DOCUMENT EXCERPT:
With the backward recovery method, unused modifications are removed
and the database is returned to its prior condition.
• Forward Recovery – “Roll forward “and “REDO” refers to forwarding
recovery. When a database needs to be updated with all changes verified,
this forward recovery technique is helpful.

DATASET:
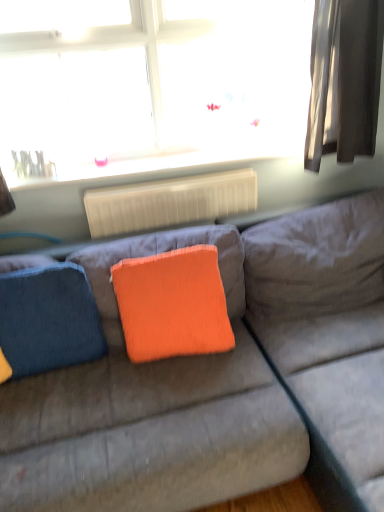
Question: Does denim cushion at left have a lesser height compared to white glossy radiator at upper center?

Choices:
 (A) yes
 (B) no

Answer: (B)

Question: Is denim cushion at left positioned before white glossy radiator at upper center?

Choices:
 (A) yes
 (B) no

Answer: (A)

Question: From the image's perspective, does denim cushion at left appear lower than white glossy radiator at upper center?

Choices:
 (A) yes
 (B) no

Answer: (A)

Question: Considering the relative positions of denim cushion at left and white glossy radiator at upper center in the image provided, is denim cushion at left to the right of white glossy radiator at upper center from the viewer's perspective?

Choices:
 (A) yes
 (B) no

Answer: (B)

Question: Is denim cushion at left wider than white glossy radiator at upper center?

Choices:
 (A) yes
 (B) no

Answer: (B)

Question: Choose the correct answer: Is white plastic radiator at center inside denim cushion at left or outside it?

Choices:
 (A) inside
 (B) outside

Answer: (B)

Question: Visually, is white plastic radiator at center positioned to the left or to the right of denim cushion at left?

Choices:
 (A) left
 (B) right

ACTIVITY:
Reproduce the part of the database recovery excerpt that opens with the words containing "With the backward" and closes with "technique is helpful.". Rely only on the database recovery excerpt, with nothing from outside it.

WORKED SOLUTION:
With the backward recovery method, unused modifications are removed
and the database is returned to its prior condition.
• Forward Recovery – “Roll forward “and “REDO” refers to forwarding
recovery. When a database needs to be updated with all changes verified,
this forward recovery technique is helpful.